Mine tend to sleep during the middle of the day and are most active for a couple of hours in the morning....about 6am onwards and then of an evening when we are trying to go to bed!!!

They are also very active for an hour or so during the night - they chase each other up and down the stairs and then all over our bed! My husband sleeps through it all!

Louise
X


----------



## ErbslinTrouble (Sep 1, 2008)

Sleeping? wot is this sleeping you speak of?? Eh?


----------



## PussyCatNan (Jun 24, 2008)

Taz usually falls asleep on my sons bed about 11 pm (we think!) but we reckon he gets up about 4am and goes and sleeps on the landing...he has a cushion and fleece there...he hears my alarm go at 6.30am and then bounds into my bedroom as if to say "right lazy arse, up you get, time for MY breakfast"!! Sure during the week when we are out he sleeps, as he doesn't seem to eat much or get up to any mischief...he waits 'til we get home for that.


----------



## Janee (May 4, 2008)

It depends on a number of factors i think. 

If you are out during the day (working maybe) and they are indoor cats (not allowed out) then probably they will be awake at night.

if they are out door cats anytime then they will prefer twilight and dawn for hunting and probably be out at night and sleep during day.
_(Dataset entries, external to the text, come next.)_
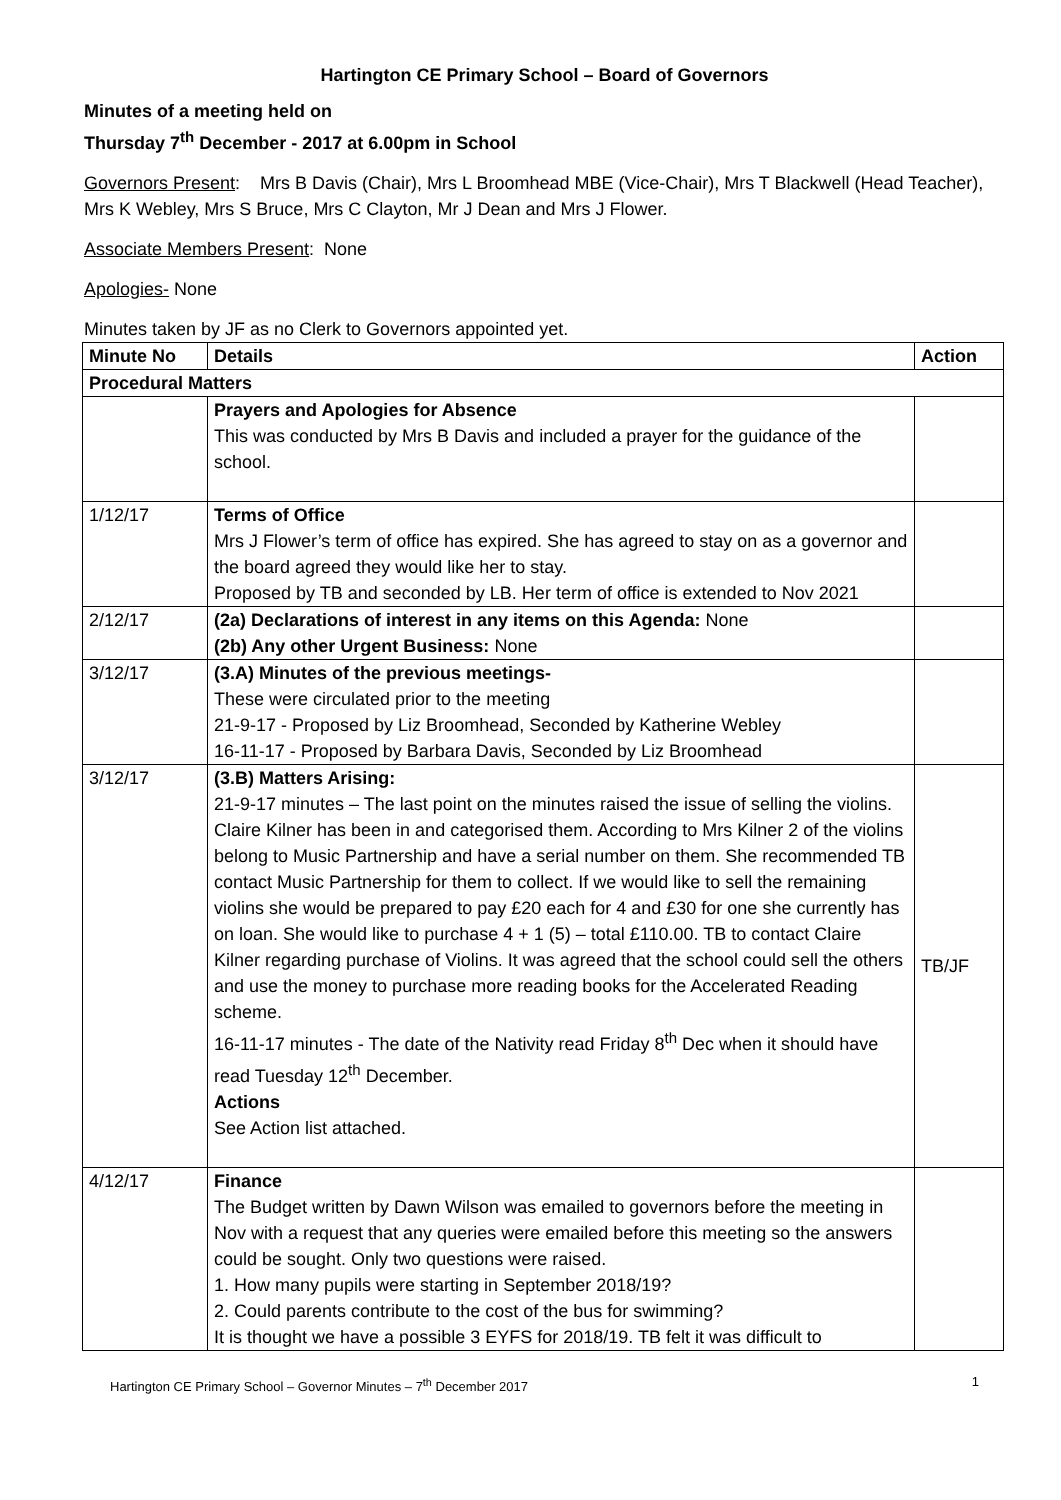Hartington CE Primary School – Board of Governors
Minutes of a meeting held on
Thursday 7<sup>th</sup> December - 2017 at 6.00pm in School
Governors Present: Mrs B Davis (Chair), Mrs L Broomhead MBE (Vice-Chair), Mrs T Blackwell (Head Teacher), Mrs K Webley, Mrs S Bruce, Mrs C Clayton, Mr J Dean and Mrs J Flower.
Associate Members Present: None
Apologies- None
Minutes taken by JF as no Clerk to Governors appointed yet.
| Minute No | Details | Action |
| --- | --- | --- |
| Procedural Matters | | |
| | Prayers and Apologies for Absence This was conducted by Mrs B Davis and included a prayer for the guidance of the school. | |
| 1/12/17 | Terms of Office Mrs J Flower’s term of office has expired. She has agreed to stay on as a governor and the board agreed they would like her to stay. Proposed by TB and seconded by LB. Her term of office is extended to Nov 2021 | |
| 2/12/17 | (2a) Declarations of interest in any items on this Agenda: None (2b) Any other Urgent Business: None | |
| 3/12/17 | (3.A) Minutes of the previous meetings- These were circulated prior to the meeting 21-9-17 - Proposed by Liz Broomhead, Seconded by Katherine Webley 16-11-17 - Proposed by Barbara Davis, Seconded by Liz Broomhead | |
| 3/12/17 | (3.B) Matters Arising: 21-9-17 minutes – The last point on the minutes raised the issue of selling the violins. Claire Kilner has been in and categorised them. According to Mrs Kilner 2 of the violins belong to Music Partnership and have a serial number on them. She recommended TB contact Music Partnership for them to collect. If we would like to sell the remaining violins she would be prepared to pay £20 each for 4 and £30 for one she currently has on loan. She would like to purchase 4 + 1 (5) – total £110.00. TB to contact Claire Kilner regarding purchase of Violins. It was agreed that the school could sell the others and use the money to purchase more reading books for the Accelerated Reading scheme. 16-11-17 minutes - The date of the Nativity read Friday 8<sup>th</sup> Dec when it should have read Tuesday 12<sup>th</sup> December. Actions See Action list attached. | TB/JF |
| 4/12/17 | Finance The Budget written by Dawn Wilson was emailed to governors before the meeting in Nov with a request that any queries were emailed before this meeting so the answers could be sought. Only two questions were raised. 1. How many pupils were starting in September 2018/19? 2. Could parents contribute to the cost of the bus for swimming? It is thought we have a possible 3 EYFS for 2018/19. TB felt it was difficult to | |
Hartington CE Primary School – Governor Minutes – 7<sup>th</sup> December 2017 1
If outdoor cats daylight hours only they will probably sleep most of the night but be ready and waiting at dawn


----------



## sskmick (Feb 4, 2008)

Unfortunately I can't answer your question. Mine will keep quiet until they hear us get up which is 5.00am however if we go to the toilet through the night, they think great its morning although they soon settle down again.

Sue


----------



## happysaz133 (Jun 5, 2008)

My older cat sleeps through the night, my 6 year old can still be heard bouncing off the walls well into the AM


----------